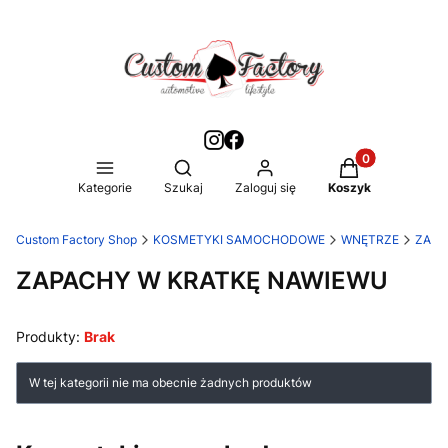
Produkty w kos
Otwórz wyszukiwarkę
Kategorie
Szukaj
Zaloguj się
Koszyk
Custom Factory Shop
KOSMETYKI SAMOCHODOWE
WNĘTRZE
ZAPA
ZAPACHY W KRATKĘ NAWIEWU
Produkty:
Brak
Lista produktów
W tej kategorii nie ma obecnie żadnych produktów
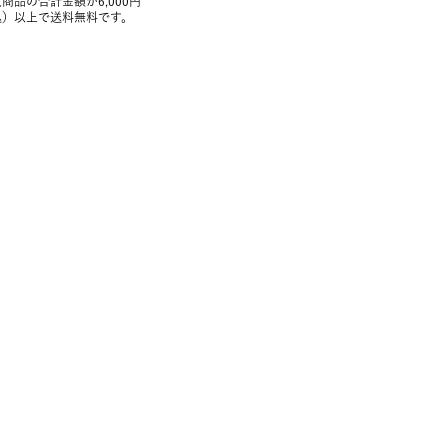
商品の合計金額が6,000円
込）以上で送料無料です。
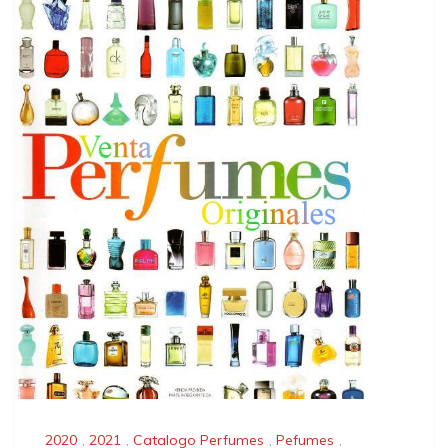
2020
,
2021
,
Catalogo Perfumes
,
Pefumes
,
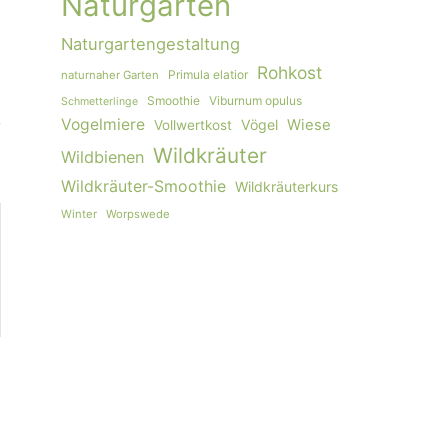
Naturgarten
Naturgartengestaltung
Rohkost
Primula elatior
naturnaher Garten
Smoothie
Viburnum opulus
Schmetterlinge
Vogelmiere
Vögel
Wiese
Vollwertkost
Wildkräuter
Wildbienen
Wildkräuter-Smoothie
Wildkräuterkurs
Winter
Worpswede
s
»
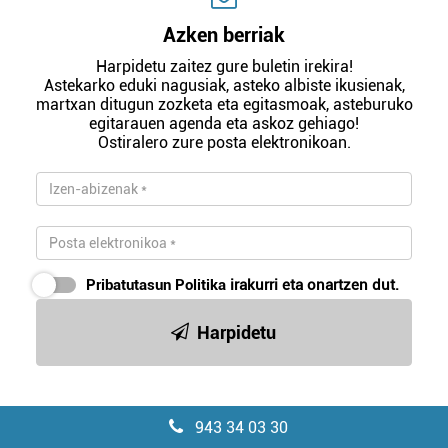
Azken berriak
Harpidetu zaitez gure buletin irekira!
Astekarko eduki nagusiak, asteko albiste ikusienak,
martxan ditugun zozketa eta egitasmoak, asteburuko
egitarauen agenda eta askoz gehiago!
Ostiralero zure posta elektronikoan.
Pribatutasun Politika
irakurri eta onartzen dut.
Harpidetu
943 34 03 30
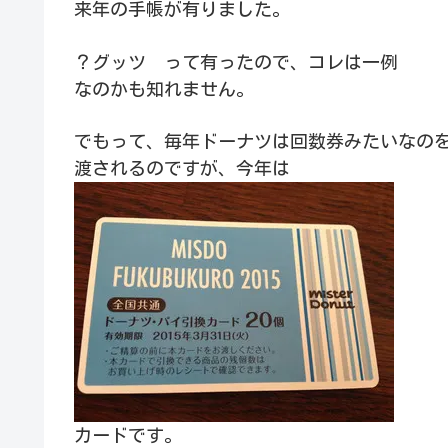
来年の手帳が有りました。
？グッツ って有ったので、コレは一例
なのかも知れません。
でもって、毎年ドーナツは回数券みたいなの
渡されるのですが、今年は
カードです。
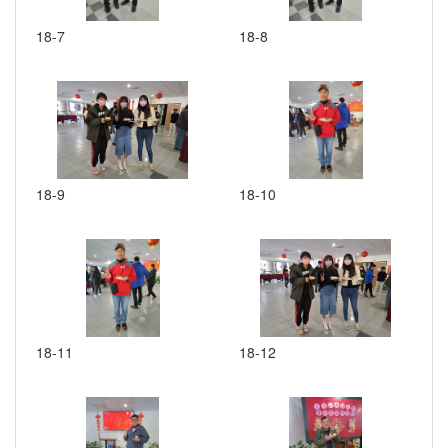
18-7
18-8
18-9
18-10
18-11
18-12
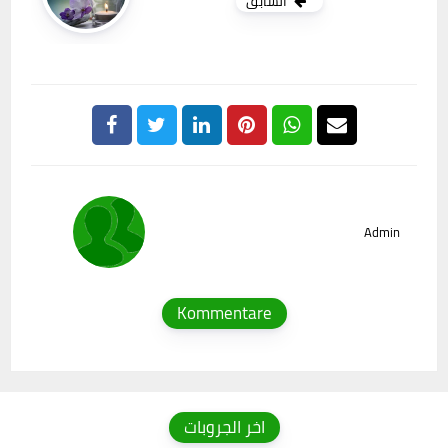
السابق
Admin
Kommentare
اخر الجروبات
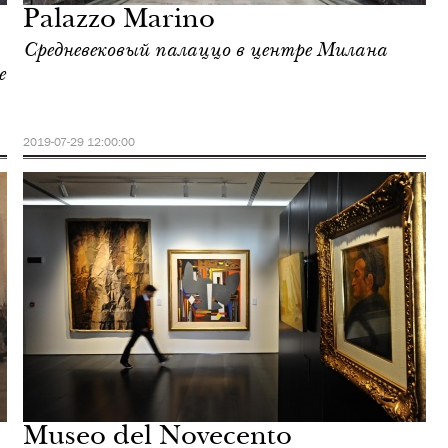
Palazzo Marino
Средневековый палаццо в центре Милана
е
2019-07-29 12:00:00
Museo del Novecento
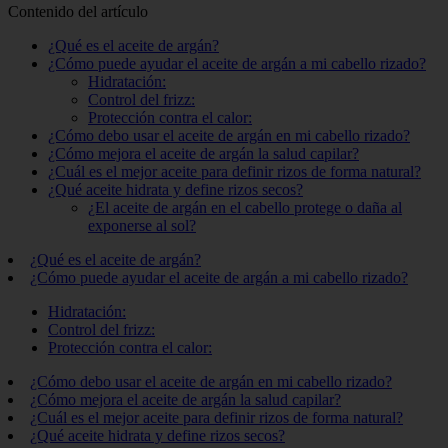
Contenido del artículo
¿Qué es el aceite de argán?
¿Cómo puede ayudar el aceite de argán a mi cabello rizado?
Hidratación:
Control del frizz:
Protección contra el calor:
¿Cómo debo usar el aceite de argán en mi cabello rizado?
¿Cómo mejora el aceite de argán la salud capilar?
¿Cuál es el mejor aceite para definir rizos de forma natural?
¿Qué aceite hidrata y define rizos secos?
¿El aceite de argán en el cabello protege o daña al
exponerse al sol?
¿Qué es el aceite de argán?
¿Cómo puede ayudar el aceite de argán a mi cabello rizado?
Hidratación:
Control del frizz:
Protección contra el calor:
¿Cómo debo usar el aceite de argán en mi cabello rizado?
¿Cómo mejora el aceite de argán la salud capilar?
¿Cuál es el mejor aceite para definir rizos de forma natural?
¿Qué aceite hidrata y define rizos secos?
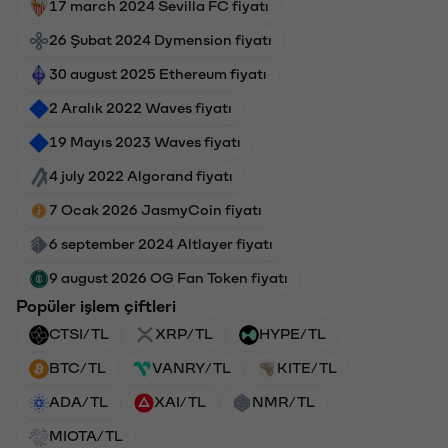
17 march 2024 Sevilla FC fiyatı
26 Şubat 2024 Dymension fiyatı
30 august 2025 Ethereum fiyatı
2 Aralık 2022 Waves fiyatı
19 Mayıs 2023 Waves fiyatı
4 july 2022 Algorand fiyatı
7 Ocak 2026 JasmyCoin fiyatı
6 september 2024 Altlayer fiyatı
9 august 2026 OG Fan Token fiyatı
Popüler işlem çiftleri
CTSI/TL
XRP/TL
HYPE/TL
BTC/TL
VANRY/TL
KITE/TL
ADA/TL
XAI/TL
NMR/TL
MIOTA/TL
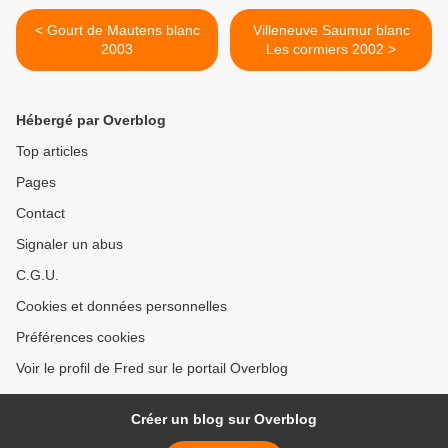
< Gourt de Mautens blanc
Villeneuve Saumur blanc
2003
Les cormiers 2002 >
Hébergé par Overblog
Top articles
Pages
Contact
Signaler un abus
C.G.U.
Cookies et données personnelles
Préférences cookies
Voir le profil de Fred sur le portail Overblog
Créer un blog sur Overblog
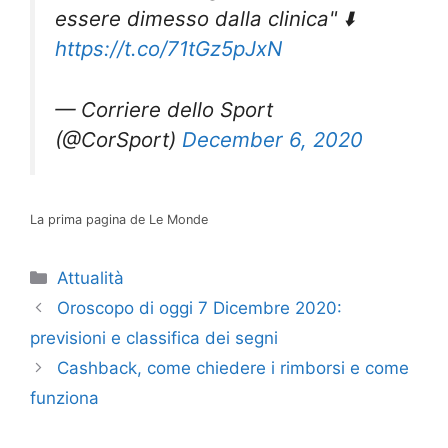
essere dimesso dalla clinica" ⬇️
https://t.co/71tGz5pJxN
— Corriere dello Sport
(@CorSport)
December 6, 2020
La prima pagina de Le Monde
Categorie
Attualità
Oroscopo di oggi 7 Dicembre 2020:
previsioni e classifica dei segni
Cashback, come chiedere i rimborsi e come
funziona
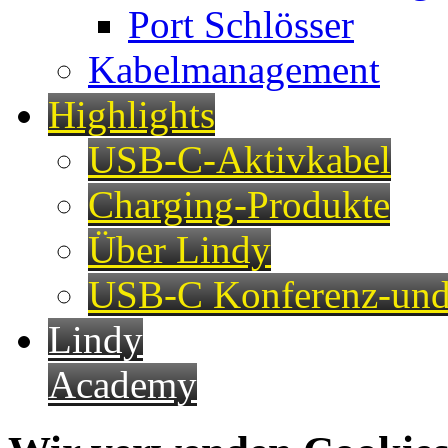
Port Schlösser
Kabelmanagement
Highlights
USB-C-Aktivkabel
Charging-Produkte
Über Lindy
USB-C Konferenz-und
Lindy
Academy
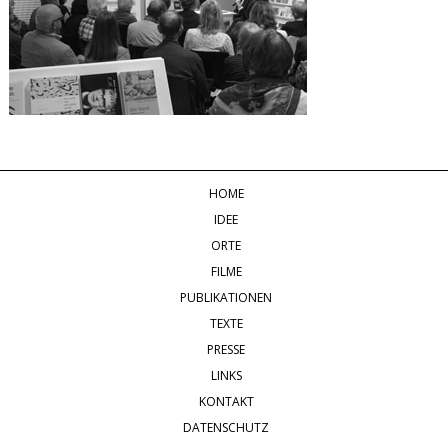
HOME
IDEE
ORTE
FILME
PUBLIKATIONEN
TEXTE
PRESSE
LINKS
KONTAKT
DATENSCHUTZ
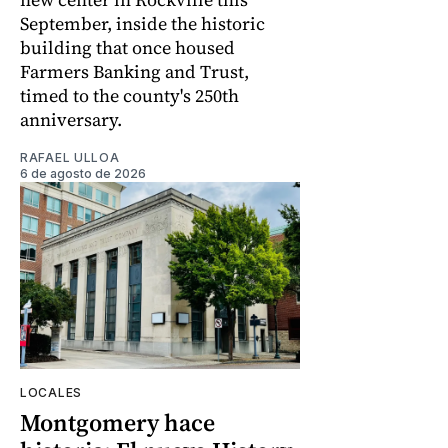
September, inside the historic
building that once housed
Farmers Banking and Trust,
timed to the county's 250th
anniversary.
RAFAEL ULLOA
6 de agosto de 2026
LOCALES
Montgomery hace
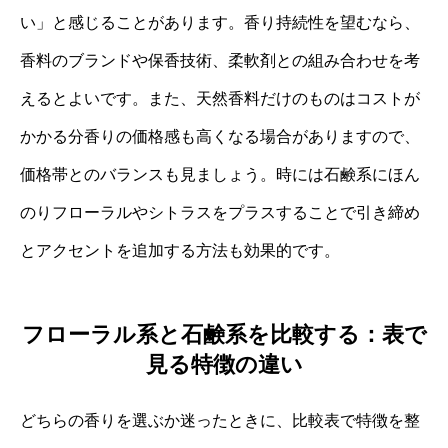
い」と感じることがあります。香り持続性を望むなら、
香料のブランドや保香技術、柔軟剤との組み合わせを考
えるとよいです。また、天然香料だけのものはコストが
かかる分香りの価格感も高くなる場合がありますので、
価格帯とのバランスも見ましょう。時には石鹸系にほん
のりフローラルやシトラスをプラスすることで引き締め
とアクセントを追加する方法も効果的です。
フローラル系と石鹸系を比較する：表で
見る特徴の違い
どちらの香りを選ぶか迷ったときに、比較表で特徴を整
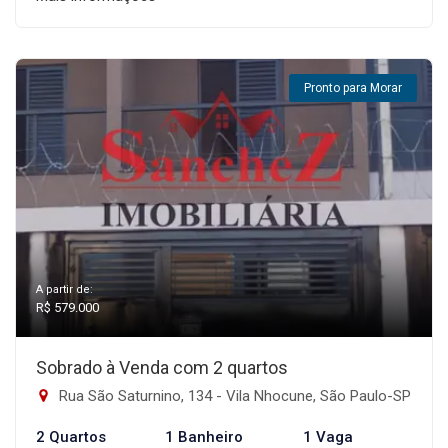
Pronto para Morar
A partir de:
R$ 579.000
Sobrado à Venda com 2 quartos
Rua São Saturnino, 134 - Vila Nhocune, São Paulo-SP
2 Quartos
1 Banheiro
1 Vaga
= = = = = = =
• TASK BRIEF
The lines to reproduce run from the one above containing "30 august 2025 Ethereum fiyatı" through the one containing "Préférences cookies". Copy them exactly and leave out all pictures.

• RESULT
30 august 2025 Ethereum fiyatı
2 Aralık 2022 Waves fiyatı
19 Mayıs 2023 Waves fiyatı
4 july 2022 Algorand fiyatı
7 Ocak 2026 JasmyCoin fiyatı
6 september 2024 Altlayer fiyatı
9 august 2026 OG Fan Token fiyatı
Popüler işlem çiftleri
CTSI/TL
XRP/TL
HYPE/TL
BTC/TL
VANRY/TL
KITE/TL
ADA/TL
XAI/TL
NMR/TL
MIOTA/TL
< Gourt de Mautens blanc
Villeneuve Saumur blanc
2003
Les cormiers 2002 >
Hébergé par Overblog
Top articles
Pages
Contact
Signaler un abus
C.G.U.
Cookies et données personnelles
Préférences cookies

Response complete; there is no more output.